Updated

If you’ve been following the news about Korea lately, then you’ve rubbed your eyes and pinched your skin more than once to verify that what you’re watching on TV is actually real.

I know I did this morning when I saw the three Americans freed by North Korea step out of the airplane and into U.S. soil — one of them for the first time in nearly 950 days. I did again shortly later when I read President Trump announced he is meeting with North Korea’s supreme leader, Kim Jong Un, in Singapore next month. It will be the first ever meeting between a U.S. president and a North Korean leader.

And just a few weeks ago, the world collectively rubbed its eyes as it watched another first: Kim himself setting foot into South Korea. No North Korean leader had crossed the military demarcation line dividing the Korean people since the Korean War — nearly 70 years ago.

The global reaction was captured in a media center not far from the DMZ, where a crowd of 2,000 journalists let out an audible gasp as they saw President Moon Jae-in welcoming Kim into South Korea.

In fact, it seems like we’re barely able to keep up with the news coming out of Korea. Everything about the quickly unfolding peace talks seems surreal.

Only five months ago, North Korea was testing an intercontinental ballistic missile capable of hitting New York City, Los Angeles and every city in between with a nuclear warhead. Now, we see pictures of a smiling Kim posing with Presidents Moon of South Korea and Xi Jinping of China.

As someone who has traveled inside North Korea and spent more than a decade providing resources for the Korean people, I’m greatly encouraged to see peace might actually be within reach. Yet, for as hopeful as it all may seem, we cannot let smiles and handshakes fool us. There are countless people still suffering inside North Korea. They’re the ones who pay the ultimate price for the outcome of these negotiations.

An estimated 18 million people in North Korea depend on the state’s Public Distribution System rations of potatoes and cereals, according to a 2017 United Nations report. These rations amount to less than a pound a day per person. Additionally, 10.5 million — two in five North Koreans — are undernourished, putting children especially at risk.
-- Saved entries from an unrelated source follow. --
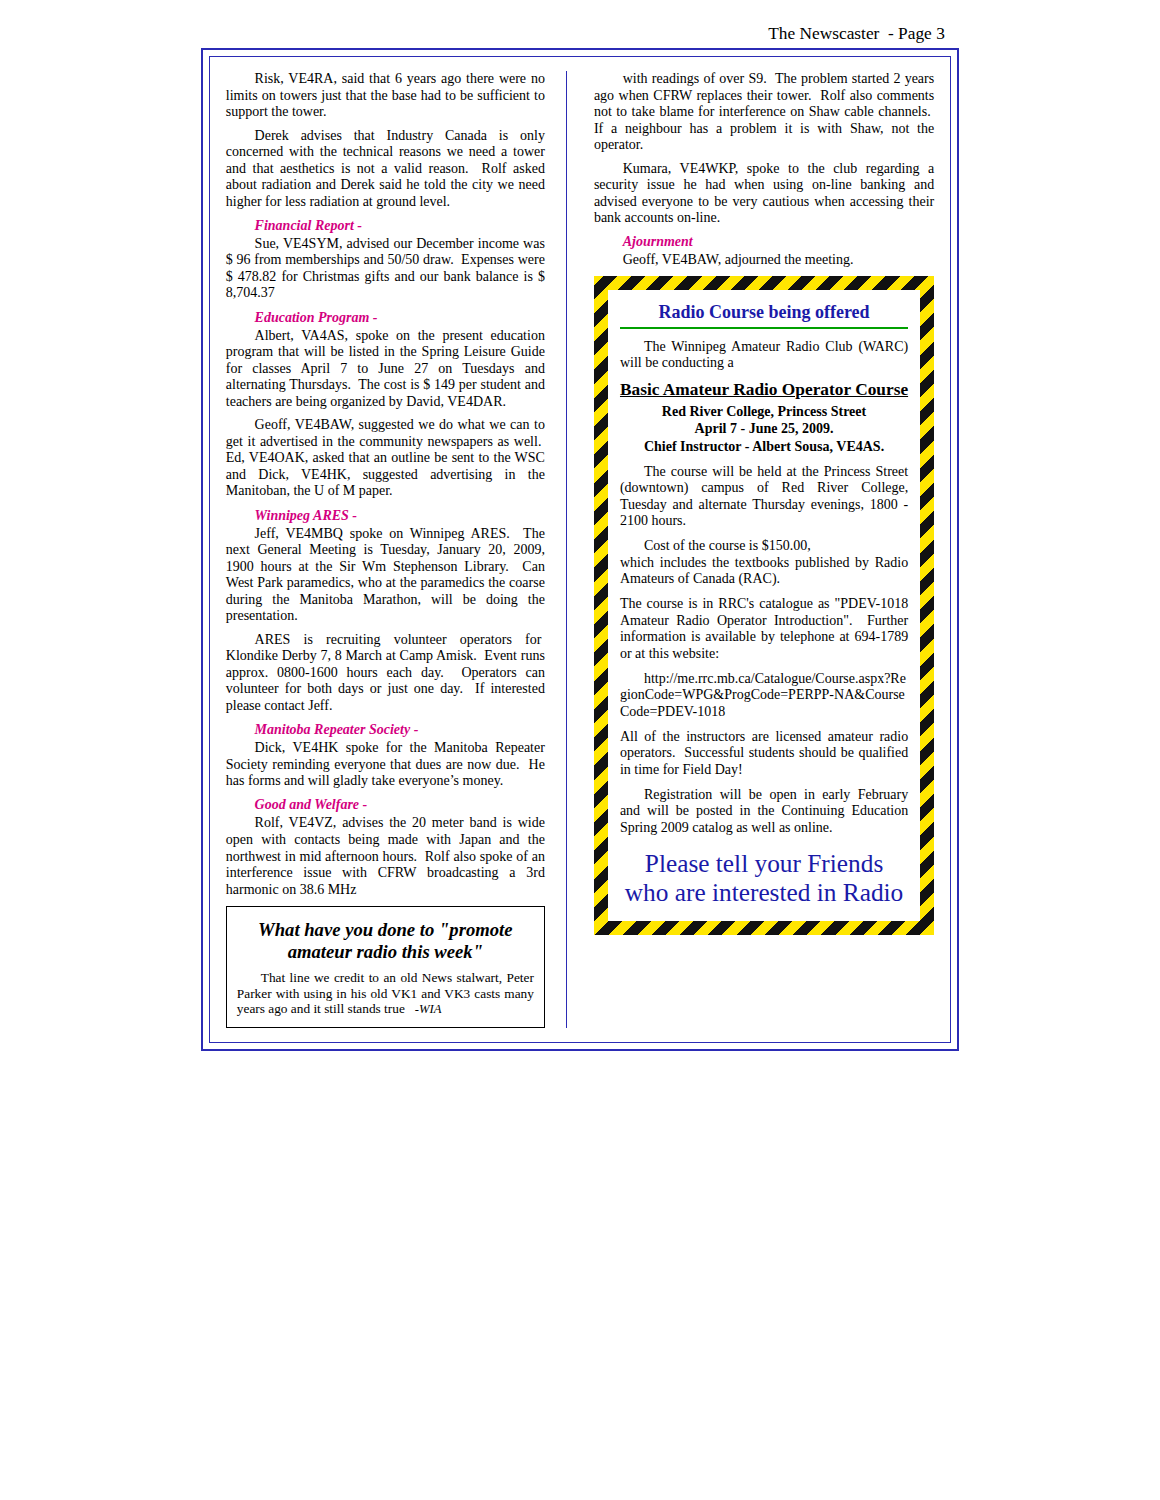The Newscaster - Page 3
Risk, VE4RA, said that 6 years ago there were no limits on towers just that the base had to be sufficient to support the tower.
Derek advises that Industry Canada is only concerned with the technical reasons we need a tower and that aesthetics is not a valid reason. Rolf asked about radiation and Derek said he told the city we need higher for less radiation at ground level.
Financial Report -
Sue, VE4SYM, advised our December income was $ 96 from memberships and 50/50 draw. Expenses were $ 478.82 for Christmas gifts and our bank balance is $ 8,704.37
Education Program -
Albert, VA4AS, spoke on the present education program that will be listed in the Spring Leisure Guide for classes April 7 to June 27 on Tuesdays and alternating Thursdays. The cost is $ 149 per student and teachers are being organized by David, VE4DAR.
Geoff, VE4BAW, suggested we do what we can to get it advertised in the community newspapers as well. Ed, VE4OAK, asked that an outline be sent to the WSC and Dick, VE4HK, suggested advertising in the Manitoban, the U of M paper.
Winnipeg ARES -
Jeff, VE4MBQ spoke on Winnipeg ARES. The next General Meeting is Tuesday, January 20, 2009, 1900 hours at the Sir Wm Stephenson Library. Can West Park paramedics, who at the paramedics the coarse during the Manitoba Marathon, will be doing the presentation.
ARES is recruiting volunteer operators for Klondike Derby 7, 8 March at Camp Amisk. Event runs approx. 0800-1600 hours each day. Operators can volunteer for both days or just one day. If interested please contact Jeff.
Manitoba Repeater Society -
Dick, VE4HK spoke for the Manitoba Repeater Society reminding everyone that dues are now due. He has forms and will gladly take everyone’s money.
Good and Welfare -
Rolf, VE4VZ, advises the 20 meter band is wide open with contacts being made with Japan and the northwest in mid afternoon hours. Rolf also spoke of an interference issue with CFRW broadcasting a 3rd harmonic on 38.6 MHz
What have you done to "promote amateur radio this week"
That line we credit to an old News stalwart, Peter Parker with using in his old VK1 and VK3 casts many years ago and it still stands true -WIA
with readings of over S9. The problem started 2 years ago when CFRW replaces their tower. Rolf also comments not to take blame for interference on Shaw cable channels. If a neighbour has a problem it is with Shaw, not the operator.
Kumara, VE4WKP, spoke to the club regarding a security issue he had when using on-line banking and advised everyone to be very cautious when accessing their bank accounts on-line.
Ajournment
Geoff, VE4BAW, adjourned the meeting.
Radio Course being offered
The Winnipeg Amateur Radio Club (WARC) will be conducting a
Basic Amateur Radio Operator Course
Red River College, Princess Street
April 7 - June 25, 2009.
Chief Instructor - Albert Sousa, VE4AS.
The course will be held at the Princess Street (downtown) campus of Red River College, Tuesday and alternate Thursday evenings, 1800 - 2100 hours.
Cost of the course is $150.00,
which includes the textbooks published by Radio Amateurs of Canada (RAC).
The course is in RRC's catalogue as "PDEV-1018 Amateur Radio Operator Introduction". Further information is available by telephone at 694-1789 or at this website:
http://me.rrc.mb.ca/Catalogue/Course.aspx?RegionCode=WPG&ProgCode=PERPP-NA&CourseCode=PDEV-1018
All of the instructors are licensed amateur radio operators. Successful students should be qualified in time for Field Day!
Registration will be open in early February and will be posted in the Continuing Education Spring 2009 catalog as well as online.
Please tell your Friends
who are interested in Radio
While North Korea faces many natural challenges to its national food production, this rampant malnourishment is largely man-made. The global military spending average is between 2 to 2.5 percent of a country’s GDP. North Korea spends nearly a quarter of its GDP on its armed forces. The regime essentially starved its own people to develop the nuclear-capable missiles that effectively paved the way to the current peace negotiations.
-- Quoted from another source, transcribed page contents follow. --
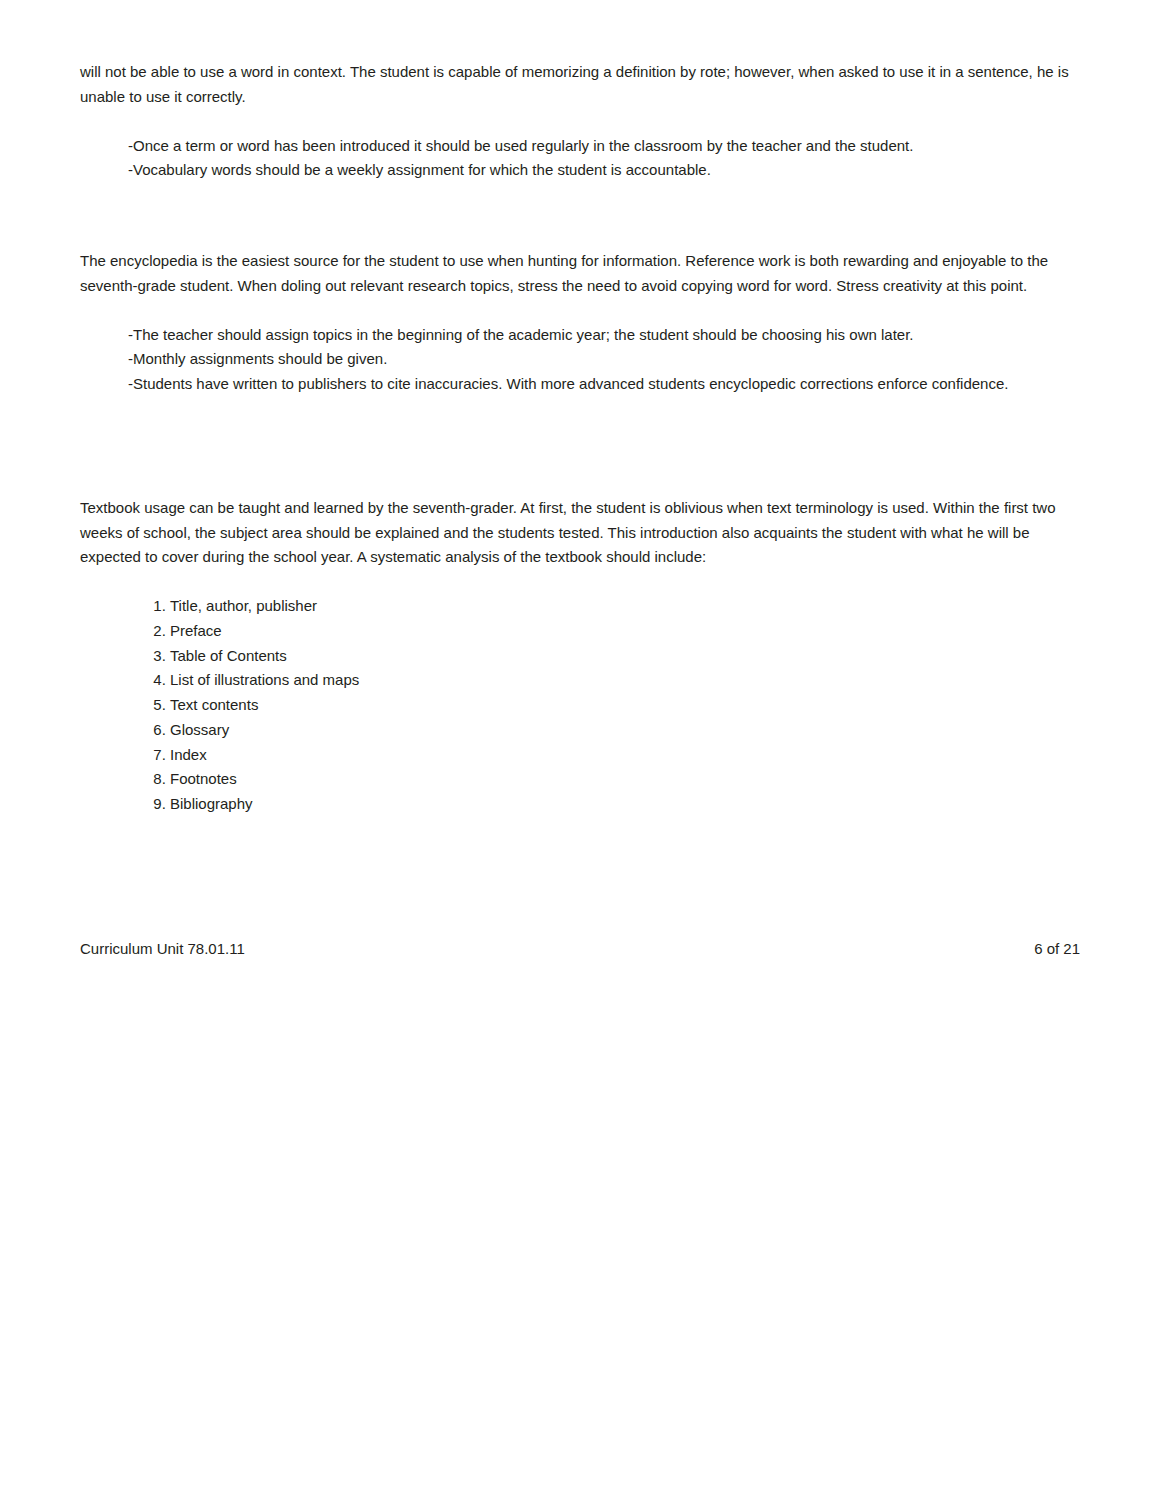will not be able to use a word in context. The student is capable of memorizing a definition by rote; however, when asked to use it in a sentence, he is unable to use it correctly.
-Once a term or word has been introduced it should be used regularly in the classroom by the teacher and the student.
-Vocabulary words should be a weekly assignment for which the student is accountable.
The encyclopedia is the easiest source for the student to use when hunting for information. Reference work is both rewarding and enjoyable to the seventh-grade student. When doling out relevant research topics, stress the need to avoid copying word for word. Stress creativity at this point.
-The teacher should assign topics in the beginning of the academic year; the student should be choosing his own later.
-Monthly assignments should be given.
-Students have written to publishers to cite inaccuracies. With more advanced students encyclopedic corrections enforce confidence.
Textbook usage can be taught and learned by the seventh-grader. At first, the student is oblivious when text terminology is used. Within the first two weeks of school, the subject area should be explained and the students tested. This introduction also acquaints the student with what he will be expected to cover during the school year. A systematic analysis of the textbook should include:
Title, author, publisher
Preface
Table of Contents
List of illustrations and maps
Text contents
Glossary
Index
Footnotes
Bibliography
Curriculum Unit 78.01.11 6 of 21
Still, perhaps just as egregious is North Korea’s brutal oppression of people it deems political enemies, including Christians.

North Korea is the number one persecutor of Christians in the world. The regime has ranked at the top of Open Doors’ World Watch List for 16 years straight. Tens of thousands of Christians languish in political prison camps, some simply because they were caught with a Bible. I have traveled to the DMZ and heard firsthand the stories of defectors who have faced grueling persecution because of their faith.
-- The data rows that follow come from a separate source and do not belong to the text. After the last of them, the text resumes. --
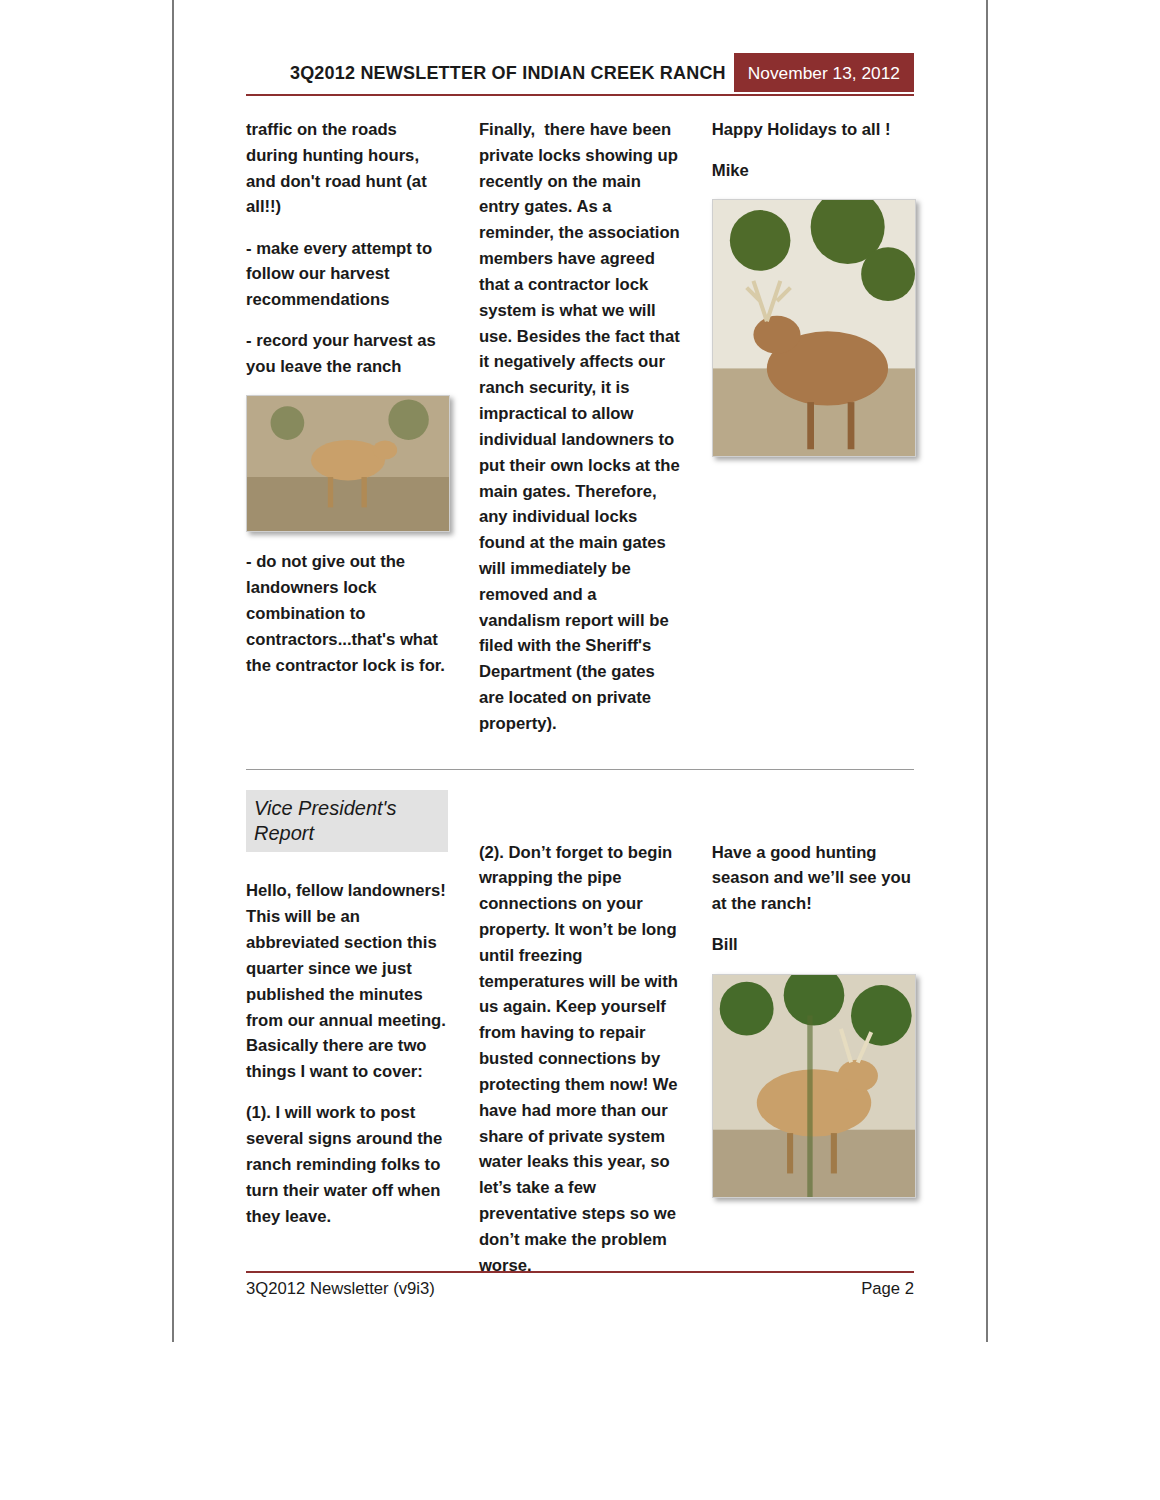3Q2012 NEWSLETTER OF INDIAN CREEK RANCH
November 13, 2012
traffic on the roads during hunting hours, and don't road hunt (at all!!)
- make every attempt to follow our harvest recommendations
- record your harvest as you leave the ranch
- do not give out the landowners lock combination to contractors...that's what the contractor lock is for.
Finally, there have been private locks showing up recently on the main entry gates. As a reminder, the association members have agreed that a contractor lock system is what we will use. Besides the fact that it negatively affects our ranch security, it is impractical to allow individual landowners to put their own locks at the main gates. Therefore, any individual locks found at the main gates will immediately be removed and a vandalism report will be filed with the Sheriff's Department (the gates are located on private property).
Happy Holidays to all !
Mike
Vice President's Report
Hello, fellow landowners! This will be an abbreviated section this quarter since we just published the minutes from our annual meeting. Basically there are two things I want to cover:
(1). I will work to post several signs around the ranch reminding folks to turn their water off when they leave.
(2). Don’t forget to begin wrapping the pipe connections on your property. It won’t be long until freezing temperatures will be with us again. Keep yourself from having to repair busted connections by protecting them now! We have had more than our share of private system water leaks this year, so let’s take a few preventative steps so we don’t make the problem worse.
Have a good hunting season and we’ll see you at the ranch!
Bill
3Q2012 Newsletter (v9i3)
Page 2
At the request of North Korean Christians, World Help pledged to send 100,000 Bibles to North Korea as soon as possible. Thanks to many generous supporters, we’ve provided more than 68,000 Bibles, some of which are already in East Asia ready to be smuggled into the country. Though owning a Bible is literally a prison sentence, North Korean Christians are desperate to get their hands on one and experience the hope within its pages.

As global leaders try to find a solution to the long-standing conflict in the Korean Peninsula, they must consider the humanitarian side of the equation as well as military and political factors. We would be remiss if a nonproliferation agreement is reached — but the suffering of countless innocent men, women and children continues to be ignored.

North Koreans placed their hope in similar peace summits in 2000 and 2007, which ended in prolonged human rights abuses. We shouldn't assume that these new talks mean we can become complacent about fighting for innocent North Korean people. We can’t forget them now.